YOUR ASSIGNMENT
Reproduce the text lines from all of these rows word for word, leaving the pictures out of your answer.

Transcribed page text:
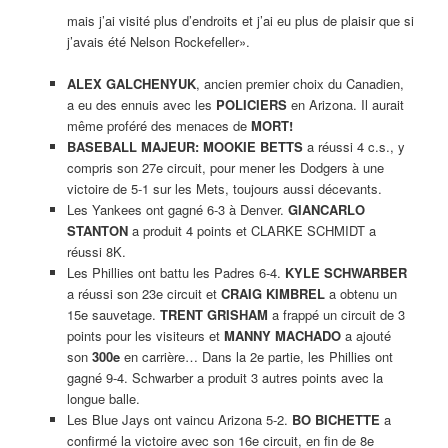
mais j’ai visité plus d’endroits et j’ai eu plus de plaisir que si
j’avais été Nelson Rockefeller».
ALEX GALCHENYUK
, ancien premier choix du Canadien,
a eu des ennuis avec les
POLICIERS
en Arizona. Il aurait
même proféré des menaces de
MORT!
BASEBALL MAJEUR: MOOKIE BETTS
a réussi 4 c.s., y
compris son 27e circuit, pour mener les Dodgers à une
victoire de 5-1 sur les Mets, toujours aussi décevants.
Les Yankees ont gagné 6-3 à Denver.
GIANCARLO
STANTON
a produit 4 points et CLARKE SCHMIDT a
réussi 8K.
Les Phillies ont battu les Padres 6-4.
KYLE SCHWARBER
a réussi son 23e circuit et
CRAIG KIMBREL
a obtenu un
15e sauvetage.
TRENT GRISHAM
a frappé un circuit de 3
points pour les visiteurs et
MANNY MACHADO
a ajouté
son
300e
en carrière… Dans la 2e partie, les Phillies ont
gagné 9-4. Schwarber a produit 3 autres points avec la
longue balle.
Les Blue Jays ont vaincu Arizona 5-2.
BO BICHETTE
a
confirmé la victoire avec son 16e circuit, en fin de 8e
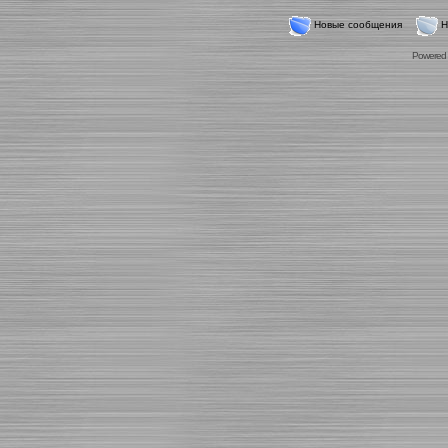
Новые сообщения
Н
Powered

RESPONSE TO THIS EXERCISE
mais j’ai visité plus d’endroits et j’ai eu plus de plaisir que si
j’avais été Nelson Rockefeller».
ALEX GALCHENYUK
, ancien premier choix du Canadien,
a eu des ennuis avec les
POLICIERS
en Arizona. Il aurait
même proféré des menaces de
MORT!
BASEBALL MAJEUR: MOOKIE BETTS
a réussi 4 c.s., y
compris son 27e circuit, pour mener les Dodgers à une
victoire de 5-1 sur les Mets, toujours aussi décevants.
Les Yankees ont gagné 6-3 à Denver.
GIANCARLO
STANTON
a produit 4 points et CLARKE SCHMIDT a
réussi 8K.
Les Phillies ont battu les Padres 6-4.
KYLE SCHWARBER
a réussi son 23e circuit et
CRAIG KIMBREL
a obtenu un
15e sauvetage.
TRENT GRISHAM
a frappé un circuit de 3
points pour les visiteurs et
MANNY MACHADO
a ajouté
son
300e
en carrière… Dans la 2e partie, les Phillies ont
gagné 9-4. Schwarber a produit 3 autres points avec la
longue balle.
Les Blue Jays ont vaincu Arizona 5-2.
BO BICHETTE
a
confirmé la victoire avec son 16e circuit, en fin de 8e
Новые сообщения
Н
Powered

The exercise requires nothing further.